No day is identical to another when it comes to the forecast or observed conditions. Yes, they can be similar, but it’s very difficult for it to be identical.
Why? Because there are many factors that go into a day’s weather. For examples, temperature, dew point, wind, cloud cover, sunshine, cloudy, humidity, rain, was it sunny to start the day, was it cloudy, was it a warm night, was it a clear night… the list goes on and on.
And each one of these factors change every day, if not every hour or minute.
So why does weather change?
First, the weather is the state or condition of the atmosphere at any given time.
There are different air masses spread out throughout the world and when these air masses move, they mix. And this creates the changes.
If a high and low pressure move and mix then the wind speeds change and so could the wind directions.
If a low pressure system is moving towards a high pressure, you can generally expect cloudier conditions. This may also bring in cooler air and precipitation.

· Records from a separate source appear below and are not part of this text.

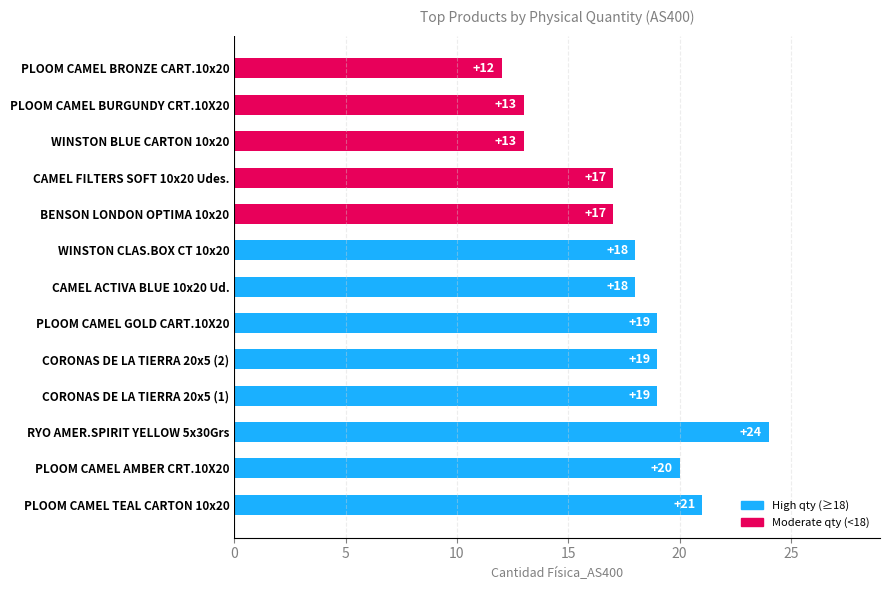

Which category has the lowest value across all series?

PLOOM CAMEL BRONZE CART.10x20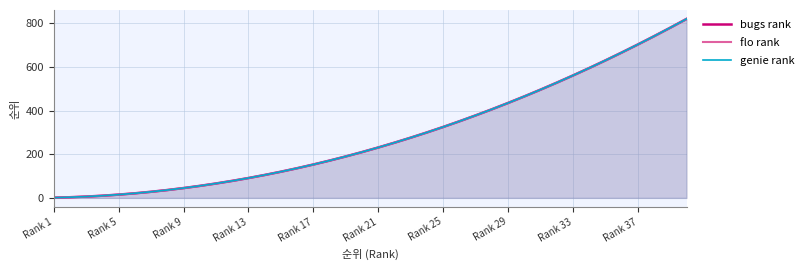

How many lines are shown in the chart?

3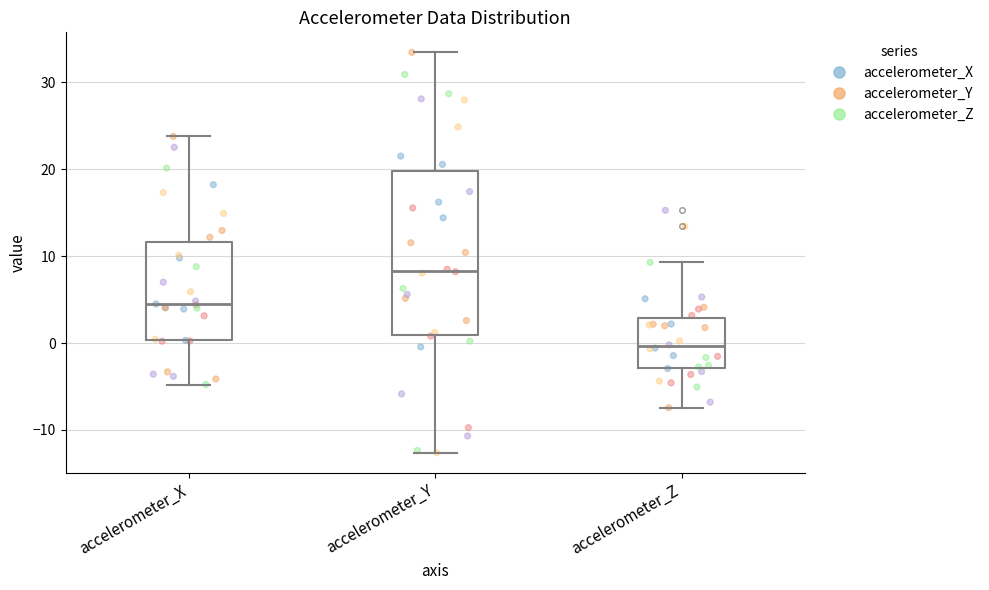

Comparing the boxes themselves (not the whiskers), which one is the tallest?

accelerometer_Y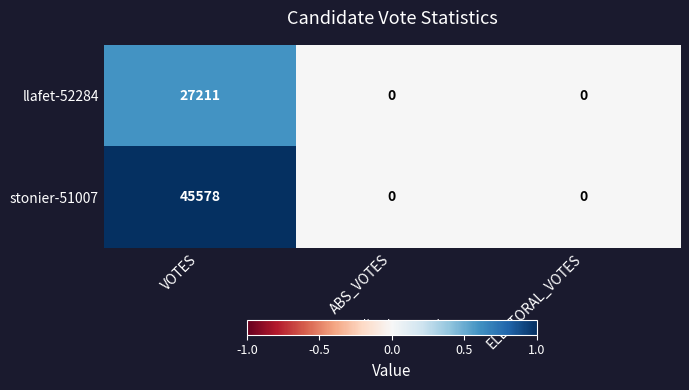

Reading right to left, list all the values displayed in this chart.

llafet-52284: 0	0	27211
stonier-51007: 0	0	45578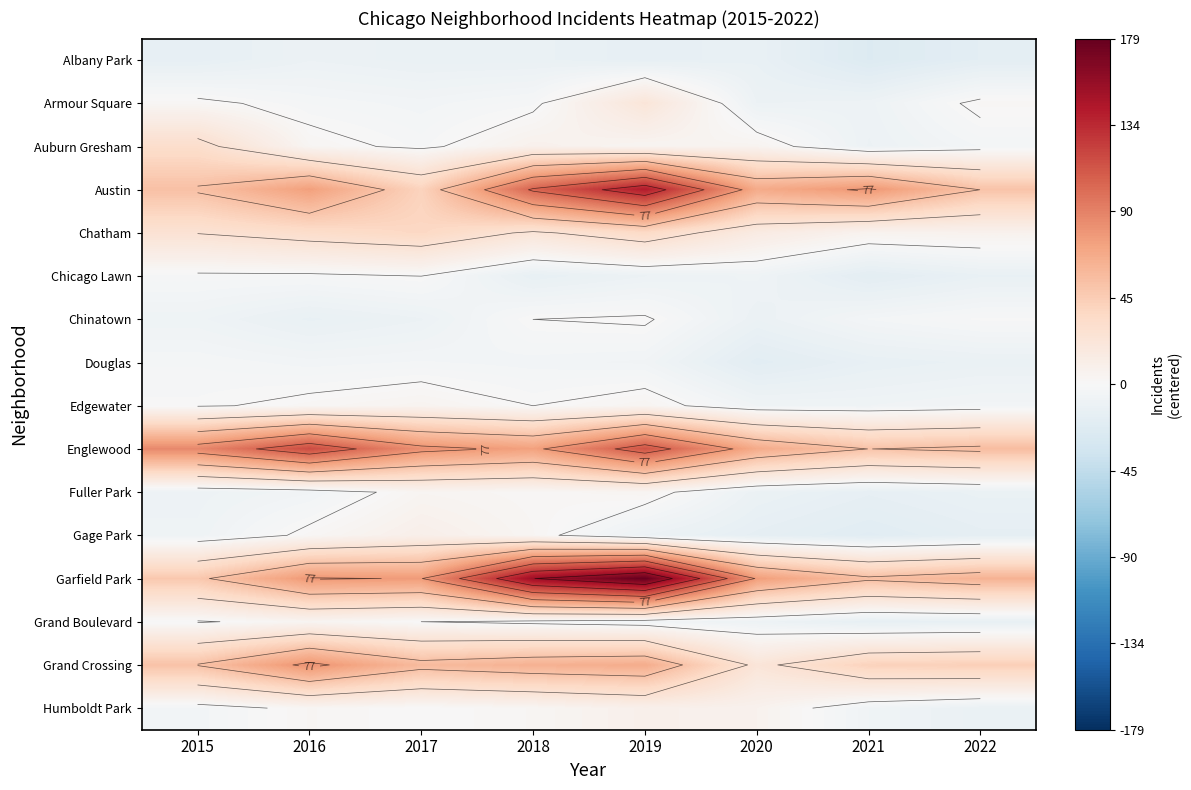

Read the Grand Boulevard value at 2016.

4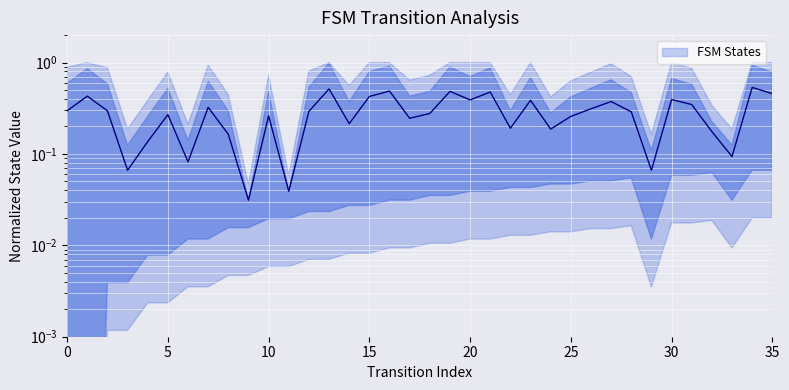

True or false: the data shows 0.1 at 11.

False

If it were the exact opposite, a high pressure moving towards a low pressure, then you can generally expect clearing skies, warming temperatures, and lighter winds.
This is a general rule of thumb, just because it doesn’t always work this way. Sometimes the changes aren’t drastic at all and it just depends on the strength of the systems or the changing air masses. If they were both strong, you’ll see a noticeable difference/change in weather conditions. If both air masses are weak then it could be a slight difference over a long period of time.
Of course, each circumstance is different.
Different moving air masses are the main reason why weather changes, but there are also others factors. Astronomical factors.
It can also depend on the length of daylight and season.
If you’re in the winter months, in the northern hemisphere, then you can expect shorter and colder days. This will not allow for the atmosphere to warm up as fast. Now, change over to the summer months. The days are a lot longer and this provides more time for day time heating and this can warm up the atmosphere and thunderstorms can develop.
These are just a few examples as to how everything weatherwise can change at any moment. It can be by season, month, day, hour, and minute. After all, with how tornadoes form, like we learned in a recent blog post, you need a change in air masses and a tornado can develop almost instantly.